Mereka terus berjalan menunduk mengikuti arah suara aneh itu karena benar-benar penasaran, sekali pun sebenarnya mereka takut juga. Kali ini mereka berjalan pelan dan berjingkrak-jingkrak. Kadang mereka menginjak ranting kering yang jika patah menimbulkan suara. Kalau terjadi begitu, mereka berhenti beberapa saat. Jika merasa aman-aman saja, mereka lanjut. Mereka kaget ketika menyadari mereka hanya bertiga tanpa Mali.

"Mali di mana?" Firman yang berjalan paling depan tampak heran.

Yang lain mengangkat bahu. Tadi Mali berjalan paling di belakang setelah terlepas dari genggaman Aris.

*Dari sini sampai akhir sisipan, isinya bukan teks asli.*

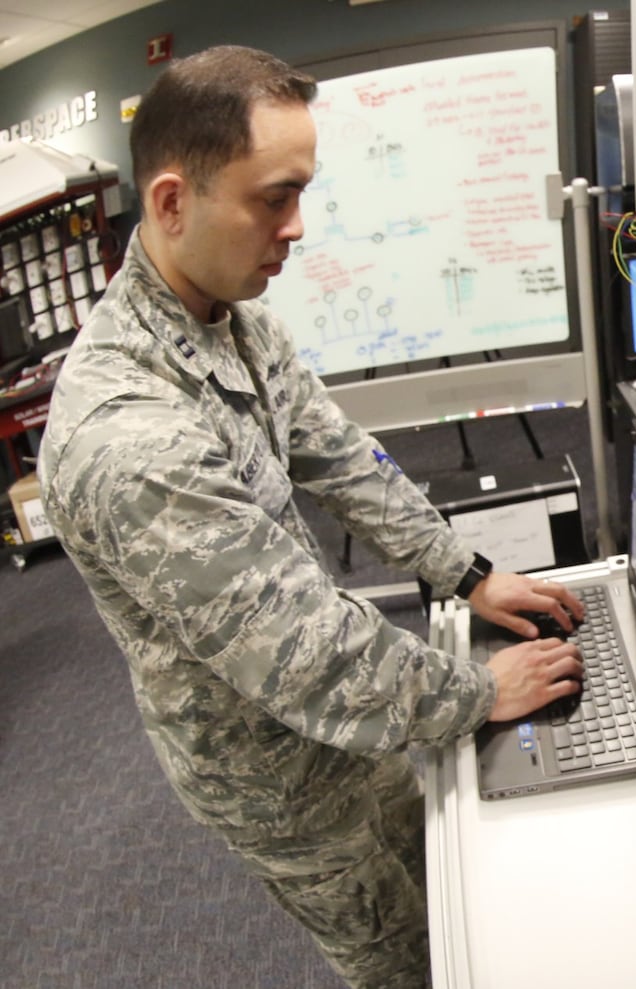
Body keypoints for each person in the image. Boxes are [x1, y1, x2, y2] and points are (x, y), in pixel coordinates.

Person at [38, 46, 585, 989]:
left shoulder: (226, 311)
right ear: (173, 203)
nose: (297, 228)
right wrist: (473, 691)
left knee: (449, 889)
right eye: (273, 198)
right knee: (409, 958)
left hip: (344, 714)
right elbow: (299, 646)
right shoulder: (124, 435)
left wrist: (465, 571)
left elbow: (337, 453)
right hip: (276, 773)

Kini mereka harus kembali di dekat sungai untuk mencari Mali. Tetapi mereka berjalan mundur pelan namun tetap waspada. 

"Mali membuat kita cemas saja," kata Aris.

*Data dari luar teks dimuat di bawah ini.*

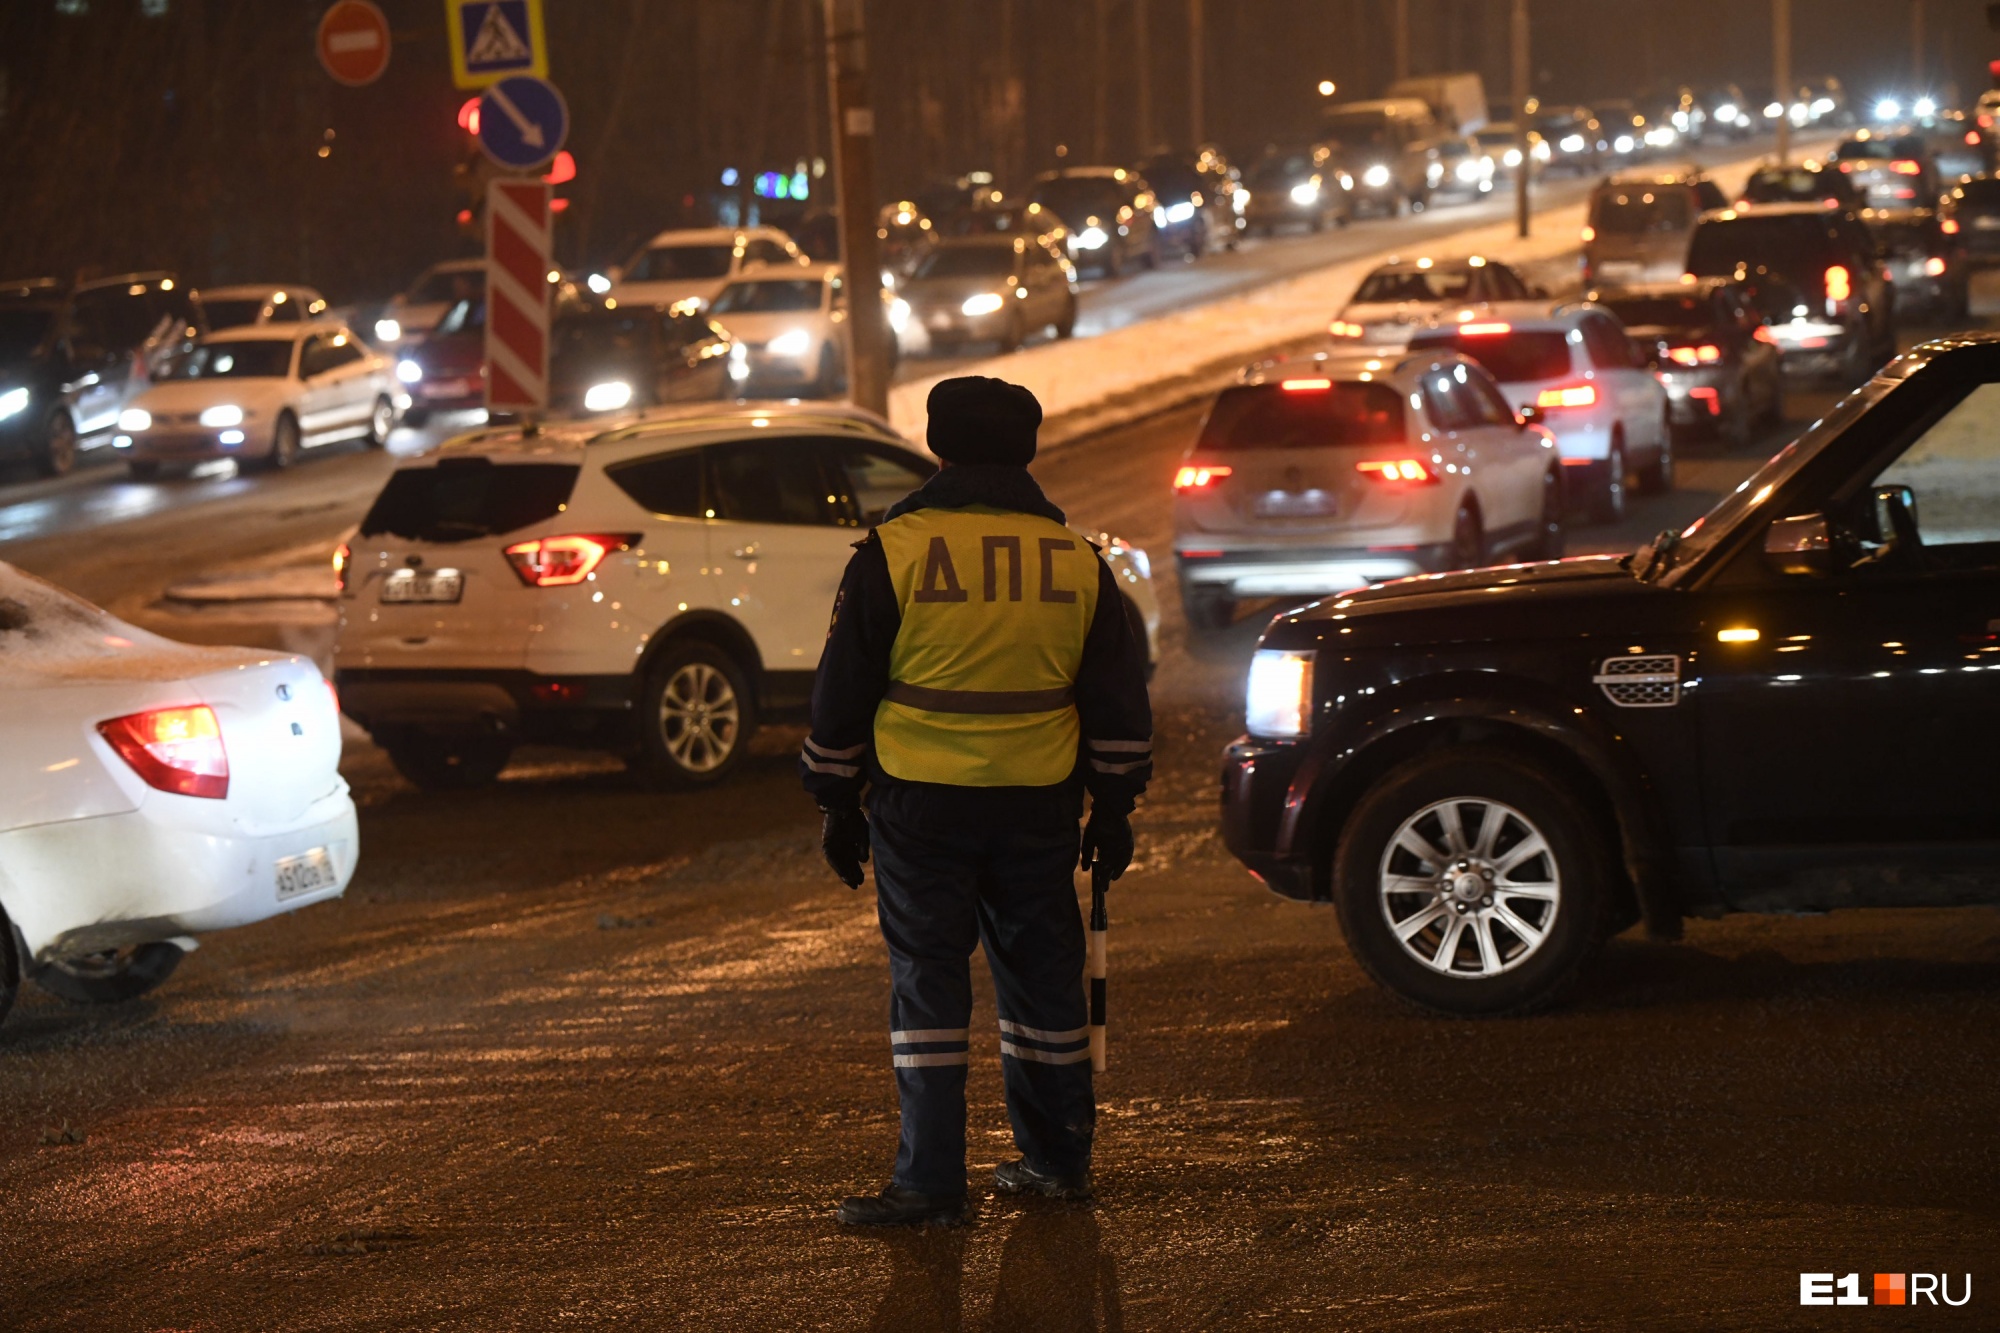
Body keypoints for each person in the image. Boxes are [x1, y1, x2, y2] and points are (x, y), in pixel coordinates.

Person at [801, 375, 1153, 1227]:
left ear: (938, 445)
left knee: (929, 984)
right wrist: (1113, 808)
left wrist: (836, 799)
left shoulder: (898, 550)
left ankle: (930, 1183)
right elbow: (1117, 699)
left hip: (921, 806)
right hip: (1037, 803)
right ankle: (1058, 1159)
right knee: (1043, 983)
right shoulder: (1076, 560)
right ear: (1026, 449)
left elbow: (844, 690)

"Tapi terakhir kan bukannya di belakang kamu, Ris?" Suara Firman begitu hati-hati.

"Iya, tetapi aku sendiri tidak merasa dipegang setelah naik dari sungai," kata Aris.

Mereka gelisah. Kemana harus menemukan Mali? Ingin berteriak tidak mungkin juga. Ini sudah tengah malam.

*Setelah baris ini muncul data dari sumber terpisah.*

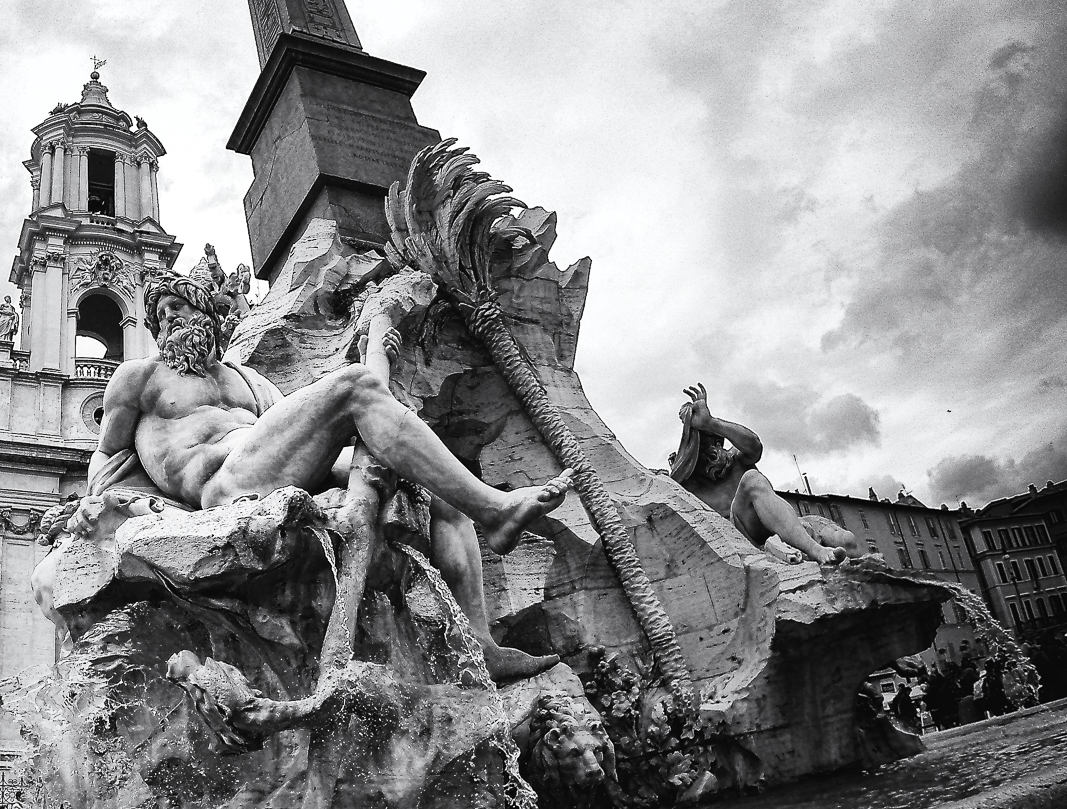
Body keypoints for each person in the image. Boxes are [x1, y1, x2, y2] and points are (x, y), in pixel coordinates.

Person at [72, 272, 573, 679]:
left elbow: (292, 431)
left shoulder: (249, 380)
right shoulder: (140, 375)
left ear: (207, 312)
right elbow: (107, 459)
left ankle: (480, 642)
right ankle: (496, 511)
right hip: (224, 485)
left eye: (176, 309)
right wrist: (120, 510)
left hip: (274, 470)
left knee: (426, 483)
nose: (166, 323)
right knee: (356, 385)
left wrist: (376, 347)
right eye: (158, 317)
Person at [669, 384, 857, 565]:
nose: (716, 446)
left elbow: (755, 445)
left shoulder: (736, 458)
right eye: (708, 440)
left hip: (783, 525)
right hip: (742, 535)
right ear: (694, 448)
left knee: (846, 540)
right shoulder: (688, 484)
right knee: (752, 479)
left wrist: (711, 423)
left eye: (718, 440)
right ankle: (816, 551)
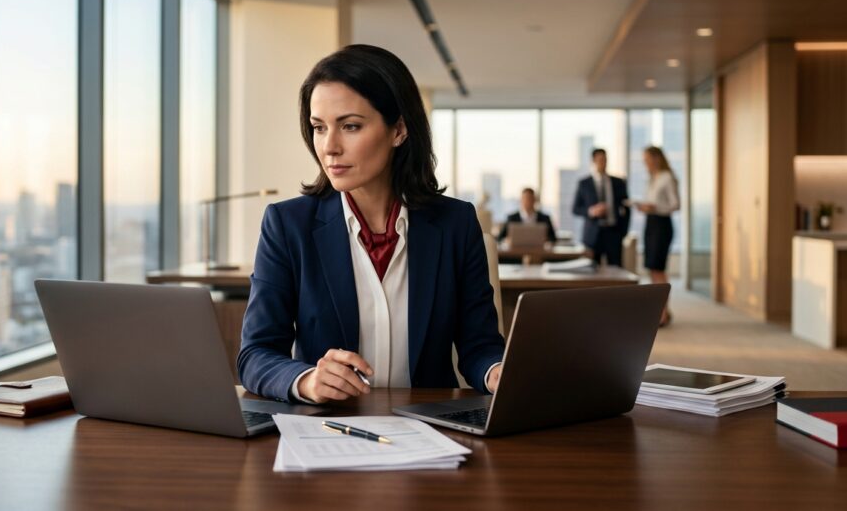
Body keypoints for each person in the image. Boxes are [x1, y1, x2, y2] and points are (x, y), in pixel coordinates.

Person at [237, 45, 506, 404]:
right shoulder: (287, 225)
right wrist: (306, 380)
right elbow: (255, 354)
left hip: (433, 428)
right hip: (327, 431)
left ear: (399, 130)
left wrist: (497, 372)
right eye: (319, 128)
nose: (329, 147)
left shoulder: (456, 224)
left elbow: (480, 346)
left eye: (350, 126)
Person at [633, 146, 680, 327]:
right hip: (650, 223)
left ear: (656, 158)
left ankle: (662, 314)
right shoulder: (651, 179)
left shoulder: (668, 177)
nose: (645, 163)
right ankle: (663, 311)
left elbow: (676, 205)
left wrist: (656, 208)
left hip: (662, 224)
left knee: (659, 269)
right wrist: (645, 207)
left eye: (647, 159)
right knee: (652, 269)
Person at [571, 148, 630, 266]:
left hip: (613, 232)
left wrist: (623, 231)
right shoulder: (584, 183)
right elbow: (575, 209)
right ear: (593, 161)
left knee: (616, 268)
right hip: (593, 234)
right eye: (599, 160)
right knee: (591, 270)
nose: (603, 162)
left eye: (605, 159)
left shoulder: (619, 182)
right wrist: (591, 211)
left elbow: (627, 208)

Firman, Aris dan Anelon terus berjalan mundur menuju sungai. Aris yang berjalan paling belakang merasa menyentuh sesuatu. 

"Sst, berhenti dulu." Aris meraba sesuatu itu yang ternyata Mali.

Di dekat kayu besar dekat sungai, ternyata Mali duduk ketakutan di situ. Kedua kepalan tangannya ia tempelkan di wajahnya.

"Mali? kamu kenapa duduk di situ?" Aris mendekati Mali yang masih ketakutan. Aris nyaris menyenggol Mali tadi.

Anelon malah tertawa kecil, diikuti Aris dan Firman melihat Mali seperti itu.

"Kita pulang saja. Lagi pula, aku tadi melihat seseorang di sana," kata Mali terbata-bata.

"Apa? Ada yang kamu lihat, Mali?"

Dalam situasi yang temaram, mereka saling berpandangan. Mali menunjuk ke sana, ke arah rumah yang di gunung.

"Rumah itu jarang ditinggali penghuninya, Mali, kamu mimpi!"

"Tapi aku melihat bayangan seseorang di rumah itu," kata Mali.

"Mana mungkin! Rumah itu kosong," kata Anelon.

"Benar, Nel!"

"Sudah, ikut kami saja. Ada atau tidak ada bukan urusan kita," kata Aris.